The polymer polyol of Comparative Example 3 was prepared in the ratio shown in Table 3, which is the same formula as in Examples 20 to 23, to prepare polyurethane foam, and the physical properties thereof were compared, and the results are shown in Table 4. The polymer polyol of Comparative Example 3 had a high self-viscosity and a general decrease in physical properties compared to the polymer polyol of the present invention.

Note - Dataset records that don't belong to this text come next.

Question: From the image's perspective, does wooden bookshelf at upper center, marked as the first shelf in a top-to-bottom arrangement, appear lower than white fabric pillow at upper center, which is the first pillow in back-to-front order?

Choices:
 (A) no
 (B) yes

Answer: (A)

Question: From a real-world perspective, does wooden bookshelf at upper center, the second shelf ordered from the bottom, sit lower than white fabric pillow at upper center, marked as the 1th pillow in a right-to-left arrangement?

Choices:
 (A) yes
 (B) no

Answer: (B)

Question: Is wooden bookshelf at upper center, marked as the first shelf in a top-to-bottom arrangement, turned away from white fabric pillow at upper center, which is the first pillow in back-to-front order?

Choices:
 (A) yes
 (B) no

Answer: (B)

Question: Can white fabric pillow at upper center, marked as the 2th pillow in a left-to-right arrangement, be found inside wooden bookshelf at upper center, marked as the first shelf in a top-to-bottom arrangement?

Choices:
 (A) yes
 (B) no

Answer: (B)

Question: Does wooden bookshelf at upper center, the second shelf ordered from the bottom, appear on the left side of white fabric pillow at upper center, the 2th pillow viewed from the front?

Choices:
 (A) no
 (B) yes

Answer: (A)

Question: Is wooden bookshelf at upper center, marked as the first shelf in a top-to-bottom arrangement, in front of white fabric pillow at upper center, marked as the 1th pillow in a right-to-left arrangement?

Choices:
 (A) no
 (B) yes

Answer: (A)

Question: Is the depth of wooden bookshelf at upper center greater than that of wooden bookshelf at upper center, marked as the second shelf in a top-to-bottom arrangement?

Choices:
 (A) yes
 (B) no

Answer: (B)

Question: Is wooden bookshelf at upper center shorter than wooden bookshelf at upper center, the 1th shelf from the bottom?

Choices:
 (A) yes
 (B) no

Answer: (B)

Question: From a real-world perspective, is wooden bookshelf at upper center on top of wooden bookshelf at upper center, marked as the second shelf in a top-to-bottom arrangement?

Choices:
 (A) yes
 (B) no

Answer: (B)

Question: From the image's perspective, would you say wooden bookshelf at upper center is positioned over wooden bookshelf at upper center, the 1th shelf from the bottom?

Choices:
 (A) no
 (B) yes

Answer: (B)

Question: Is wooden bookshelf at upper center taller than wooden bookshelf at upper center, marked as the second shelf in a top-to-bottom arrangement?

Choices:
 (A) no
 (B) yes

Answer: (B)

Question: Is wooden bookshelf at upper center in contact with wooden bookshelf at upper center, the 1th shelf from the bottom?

According to the present invention, a polyol having high steric hindrance with an average functional group of 6 to 8 and an average molecular weight of 3,000 to 15,000 is reacted with a polyfunctional isocyanate and a hydroxy alkyl acrylate to stabilize the polymer polyol and to prepare it economically in a short production time. A method was provided. In addition, the dispersion stabilizer was used in the preparation of the polymer polyol, thereby providing a polyol having a high solid content and a low viscosity. In addition, by using the polymer polyol, it was possible to improve the physical properties of the final polyurethane foam.

Claims (9)

A dispersion stabilizer for producing a polymer polyol, wherein a polyether polyol having an average molecular weight of 3,000 to 15,000 and an average functional group of 6 to 8 is prepared by reacting polyfunctional isocyanate and hydroxy alkyl acrylate. The dispersion stabilizer according to claim 1, wherein the polyether polyol uses sugar or a polyhydric alcohol containing sugar as an initiator. The stabilizer of claim 1, wherein the polyfunctional isocyanate is an alkylene oxide selected from the group consisting of ethylene oxide, propylene oxide, butylene oxide, amylene oxide or mixtures thereof. 2,4-toluene diisocyanate, 2,6-toluene diisocyanate, methylene diphenyl diiso cyanate (MDI), hexamethylene diisocyanate (HDI), isophorone diisocyanate, naphthalene diisocyanate and A stabilizer for producing a polymer polyol, wherein the polyfunctional isocyanate selected from the group consisting of a mixture thereof is used in an amount of 1 to 3 parts by weight based on 100 parts by weight of the polyether polyol. 2. A group according to claim 1 wherein hydroxy ethyl acrylate (HEA), hydroxy propyl acrylate (HPA), hydroxy ethyl methacrylate (HEMA), hydroxy butyl acrylate (HBA) and mixtures thereof A stabilizer for producing a polymer polyol, wherein 0.5 to 1.5 parts by weight of the selected hydroxy alkyl acrylate is used based on 100 parts by weight of the polyether polyol. A polymer polyol prepared by polymerizing at least one ethylenically unsaturated monomer in a polyol comprising the dispersion stabilizer of claim 1 with a radical polymerization initiator. The polymer polyol of claim 6, wherein the radical polymerization initiator is an azo compound. The polymer polyol of claim 6, further comprising a molecular weight modifier selected from the group consisting of n-DDM, EB, or mixtures thereof. A method for producing a flexible polyurethane foam prepared by reacting the polymer polyol of Claims 6-8 with an isocyanate compound in the presence of a blowing agent and a catalyst.